* PROMPT *
Repeat the listing in full. Nothing may be added or left out.

* INFORMATION SUPPLIED *
☆ ☆ ☆

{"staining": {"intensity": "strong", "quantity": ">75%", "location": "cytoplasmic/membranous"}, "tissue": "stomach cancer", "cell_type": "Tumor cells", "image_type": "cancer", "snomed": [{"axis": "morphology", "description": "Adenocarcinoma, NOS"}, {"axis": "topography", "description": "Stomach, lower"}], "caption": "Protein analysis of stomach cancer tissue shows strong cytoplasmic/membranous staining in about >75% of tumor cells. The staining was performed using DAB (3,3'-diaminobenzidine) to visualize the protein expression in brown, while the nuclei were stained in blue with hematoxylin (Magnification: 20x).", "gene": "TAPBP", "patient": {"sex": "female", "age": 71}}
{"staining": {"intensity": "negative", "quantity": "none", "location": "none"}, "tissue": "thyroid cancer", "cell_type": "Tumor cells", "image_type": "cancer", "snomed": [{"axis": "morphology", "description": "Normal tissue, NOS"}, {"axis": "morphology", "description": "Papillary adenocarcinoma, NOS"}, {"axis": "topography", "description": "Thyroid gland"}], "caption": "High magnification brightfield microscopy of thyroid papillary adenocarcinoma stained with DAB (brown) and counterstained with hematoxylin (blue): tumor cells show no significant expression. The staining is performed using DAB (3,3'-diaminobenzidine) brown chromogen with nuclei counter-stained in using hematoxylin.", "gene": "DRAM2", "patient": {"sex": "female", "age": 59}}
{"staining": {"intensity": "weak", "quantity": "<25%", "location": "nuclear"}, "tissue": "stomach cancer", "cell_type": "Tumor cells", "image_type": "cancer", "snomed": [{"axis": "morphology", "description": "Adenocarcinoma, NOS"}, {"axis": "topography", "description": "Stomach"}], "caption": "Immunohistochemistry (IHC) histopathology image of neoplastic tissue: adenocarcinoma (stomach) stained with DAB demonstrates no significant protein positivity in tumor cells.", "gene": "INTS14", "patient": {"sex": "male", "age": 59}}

☆ ☆ ☆

* EXPECTED OUTPUT *
{"staining": {"intensity": "strong", "quantity": ">75%", "location": "cytoplasmic/membranous"}, "tissue": "stomach cancer", "cell_type": "Tumor cells", "image_type": "cancer", "snomed": [{"axis": "morphology", "description": "Adenocarcinoma, NOS"}, {"axis": "topography", "description": "Stomach, lower"}], "caption": "Protein analysis of stomach cancer tissue shows strong cytoplasmic/membranous staining in about >75% of tumor cells. The staining was performed using DAB (3,3'-diaminobenzidine) to visualize the protein expression in brown, while the nuclei were stained in blue with hematoxylin (Magnification: 20x).", "gene": "TAPBP", "patient": {"sex": "female", "age": 71}}
{"staining": {"intensity": "negative", "quantity": "none", "location": "none"}, "tissue": "thyroid cancer", "cell_type": "Tumor cells", "image_type": "cancer", "snomed": [{"axis": "morphology", "description": "Normal tissue, NOS"}, {"axis": "morphology", "description": "Papillary adenocarcinoma, NOS"}, {"axis": "topography", "description": "Thyroid gland"}], "caption": "High magnification brightfield microscopy of thyroid papillary adenocarcinoma stained with DAB (brown) and counterstained with hematoxylin (blue): tumor cells show no significant expression. The staining is performed using DAB (3,3'-diaminobenzidine) brown chromogen with nuclei counter-stained in using hematoxylin.", "gene": "DRAM2", "patient": {"sex": "female", "age": 59}}
{"staining": {"intensity": "weak", "quantity": "<25%", "location": "nuclear"}, "tissue": "stomach cancer", "cell_type": "Tumor cells", "image_type": "cancer", "snomed": [{"axis": "morphology", "description": "Adenocarcinoma, NOS"}, {"axis": "topography", "description": "Stomach"}], "caption": "Immunohistochemistry (IHC) histopathology image of neoplastic tissue: adenocarcinoma (stomach) stained with DAB demonstrates no significant protein positivity in tumor cells.", "gene": "INTS14", "patient": {"sex": "male", "age": 59}}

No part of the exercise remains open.